Segment Start: EXCERPTED DATA
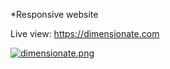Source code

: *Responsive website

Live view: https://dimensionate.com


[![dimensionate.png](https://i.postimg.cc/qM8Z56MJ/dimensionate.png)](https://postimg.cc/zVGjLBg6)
Segment End: EXCERPTED DATA
Segment Start: EXCERPTED DATA
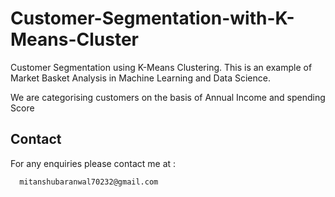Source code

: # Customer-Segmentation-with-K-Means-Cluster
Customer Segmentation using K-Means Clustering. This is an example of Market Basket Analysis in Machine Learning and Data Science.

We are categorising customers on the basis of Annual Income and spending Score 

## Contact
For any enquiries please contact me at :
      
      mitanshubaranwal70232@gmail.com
Segment End: EXCERPTED DATA
### PROBLEM DESCRIPTION
Extract each line from the listing that holds the word "dimensionate".

### ANSWER SPACE
Live view: https://dimensionate.com
[![dimensionate.png](https://i.postimg.cc/qM8Z56MJ/dimensionate.png)](https://postimg.cc/zVGjLBg6)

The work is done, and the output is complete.